**Alıştırma Metni**:

KAYSERİ YENİ ÜRÜNLERLE TANIŞACAK

İl Gıda Tarım ve Hayvancılık Müdürü Özkan Kayacan, Türkiye'den yurtdışına giden ürünler üzerine ve Kayseri iklimine uygun yeni ürün bitkilerini getirdiklerini söyleyerek, adeta Kayseri'nin yeni ürünlerle tanışacağının haberini verdi.

Söyleşi bölümümüze bu kez de İl Gıda Tarım ve Hayvancılık Müdürü Özkan Kayacan’ı konuk ettik. Bugün söyleşimizin ilk kısmını sizinle paylaşıyoruz. Söyleşimizin ilk kısmında Özkan Kayacan ile müdürlüğün son yıllarda ortaya koyduğu faaliyetlerini ve devam eden çalışmalarını konuştuk. Kayacan, şuanda Türkiye’den yurtdışına gitmiş birçok ürün olduğunu ve onlar üzerine araştırma yaptıklarını söyledi. Kayacan: “Şuan siyah mercimek üzerine bir çalışma yapıyoruz. Onun tohumunu getiriyoruz. Çok verimli kıraçta yetişebiliyor. Bununla ilgili Türkiye’de her hangi bir akademik çalışma yok ya da çok kısıtlı. Bunun Türkiye’ye adapte olacak çeşitlerini getiriyoruz. Bununla ilgili 4 – 5 tane daha ürün bitki getiriyoruz inşallah. Bunları da Türkiye’de ilk deneyen biz olacağız bunun yanında Kayseri’de geçen hafta yine 4 tane yeni buğday çeşidi 2 tane arpa çeşidi getirdik. Bunu 16 tane ilçede denedik vatandaşlara gerekli bilgiyi verdik” diyerek Kayseri’nin yeni ürünlerle tanışacağının adeta haberini verdi.

ÖNCELİKLE SİZİ TANIYABİLİR MİYİZ?

Aslen Burdur’luyum. 6 yıldan fazla bir zamandır Kayseri’deyim. 4 yıl İl Özel İdare’sinde Tarım Daire Başkanlığı yaptım. 2 yıldır da Gıda Tarım ve Hayvancılık İl Müdürü olarak görev yapmaktayım. Bu sektörde hizmet olarak 23’ncü yılım. Bakanlığa tarım yüksekokuluna öğrenci olarak başladım. 27 yıldır bakanlığın içerisindeyim. Tabiri caizse hem mektepli hem de alaylıyız. Ziraat meslek lisesi mezunu olarak üniversiteye geçtiğimiz için de bu bakanlığın her kademesinde görev aldım.

2014 YILINDA NE GİBİ ÇALIŞMALAR YÜRÜTTÜNÜZ?

**Yanıtlanacak Sorular**:
A – Söyleşi metninin "Aslen Burdur’luyum. 6" ifadesiyle başlayıp "kademesinde görev aldım." ifadesine kadar süren bölümünü aynen tekrarlayın.
B – Söyleşi metnine dayanarak şu soruları cevaplayın:
(i) Kayacan, şu anda hangi ürün üzerine çalışma yaptıklarını belirtiyor?
(ii) Geçen hafta Kayseri'ye kaç yeni buğday çeşidi getirilmiştir?
(iii) Kayacan aslen nerelidir?

**Analiz Verileri**:
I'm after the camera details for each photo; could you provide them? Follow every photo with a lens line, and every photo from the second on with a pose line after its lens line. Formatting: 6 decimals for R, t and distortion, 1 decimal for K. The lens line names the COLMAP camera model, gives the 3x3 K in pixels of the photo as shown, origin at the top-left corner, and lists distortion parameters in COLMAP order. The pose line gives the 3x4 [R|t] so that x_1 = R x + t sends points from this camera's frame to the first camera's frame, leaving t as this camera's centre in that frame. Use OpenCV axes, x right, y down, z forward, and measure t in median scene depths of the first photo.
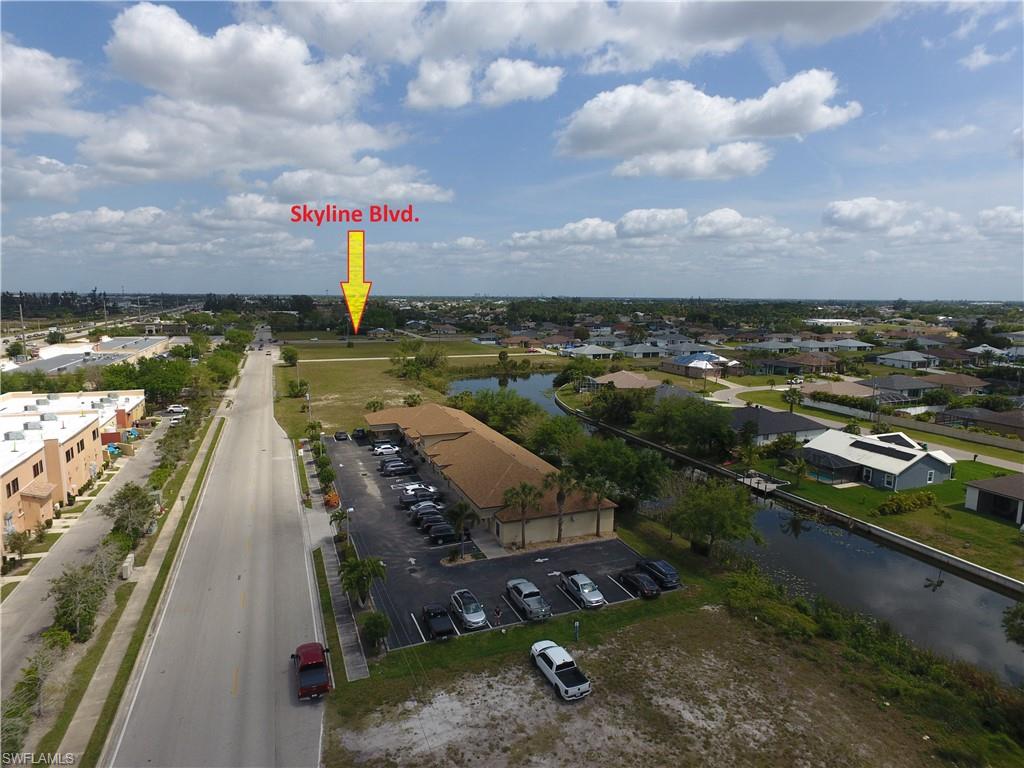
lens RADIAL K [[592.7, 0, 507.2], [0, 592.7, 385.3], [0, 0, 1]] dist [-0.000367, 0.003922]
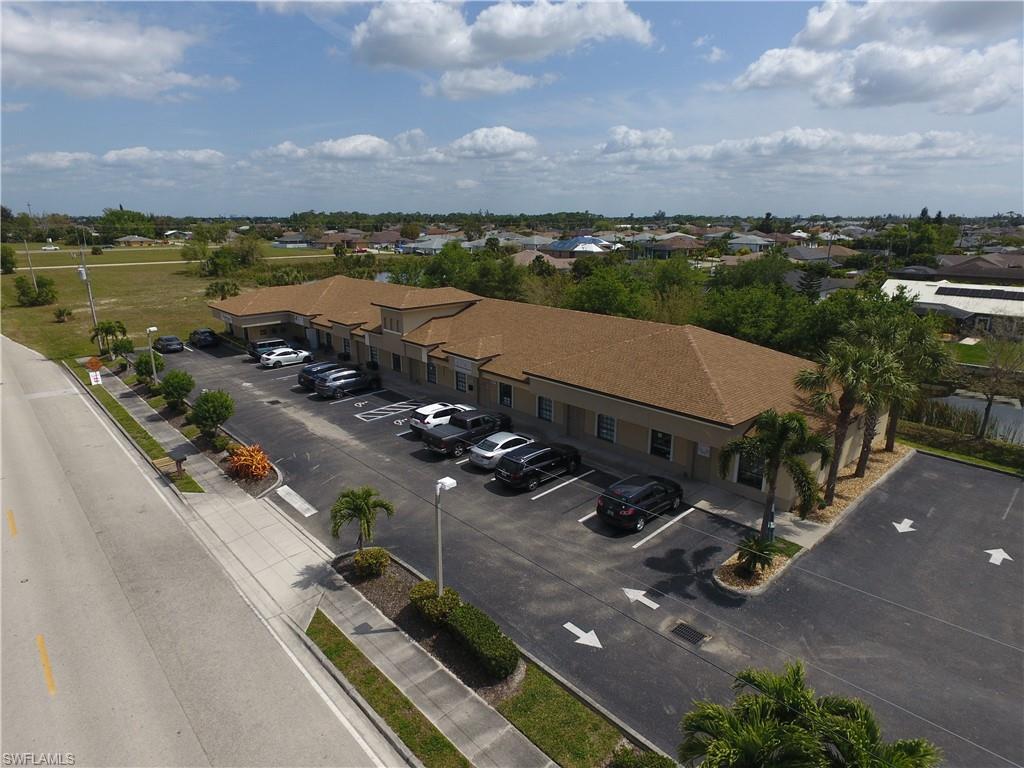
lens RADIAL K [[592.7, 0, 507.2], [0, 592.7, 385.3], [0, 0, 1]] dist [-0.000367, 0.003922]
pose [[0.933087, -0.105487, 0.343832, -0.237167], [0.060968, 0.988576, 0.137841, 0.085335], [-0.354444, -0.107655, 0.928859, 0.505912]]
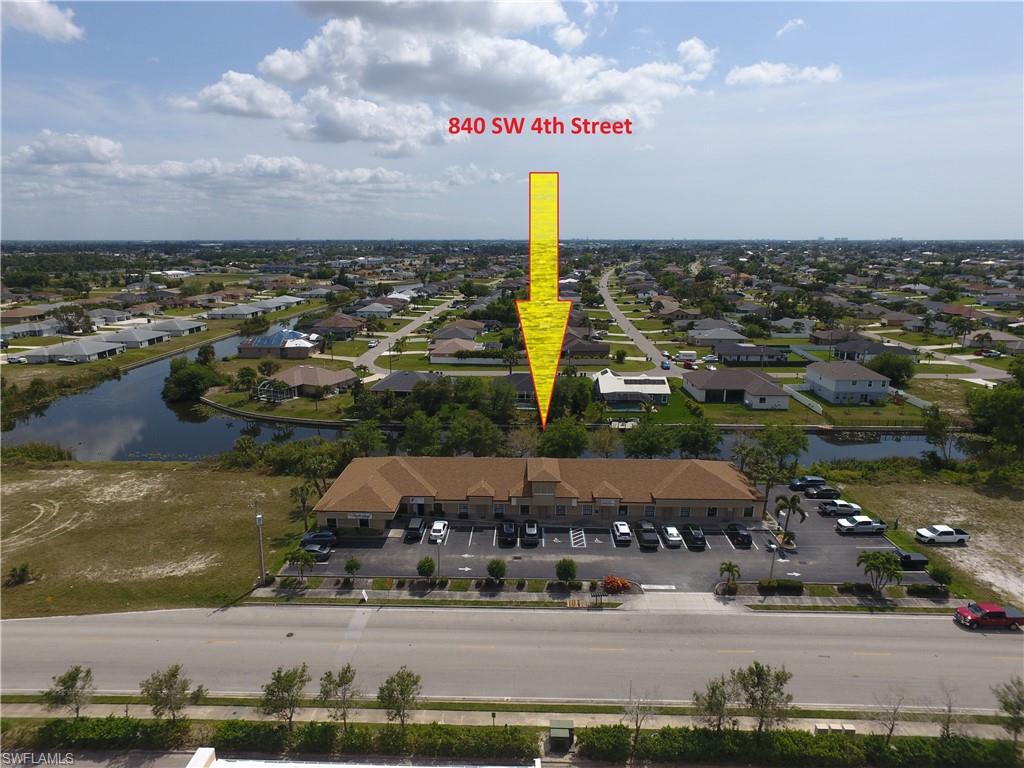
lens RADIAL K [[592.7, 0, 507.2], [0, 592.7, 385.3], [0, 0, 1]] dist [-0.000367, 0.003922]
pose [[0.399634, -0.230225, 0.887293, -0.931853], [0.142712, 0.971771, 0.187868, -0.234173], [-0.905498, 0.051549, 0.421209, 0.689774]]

**Yanıtlar**:
A –
Aslen Burdur’luyum. 6 yıldan fazla bir zamandır Kayseri’deyim. 4 yıl İl Özel İdare’sinde Tarım Daire Başkanlığı yaptım. 2 yıldır da Gıda Tarım ve Hayvancılık İl Müdürü olarak görev yapmaktayım. Bu sektörde hizmet olarak 23’ncü yılım. Bakanlığa tarım yüksekokuluna öğrenci olarak başladım. 27 yıldır bakanlığın içerisindeyim. Tabiri caizse hem mektepli hem de alaylıyız. Ziraat meslek lisesi mezunu olarak üniversiteye geçtiğimiz için de bu bakanlığın her kademesinde görev aldım.

B –
(i) Siyah mercimek
(ii) 4
(iii) Burdur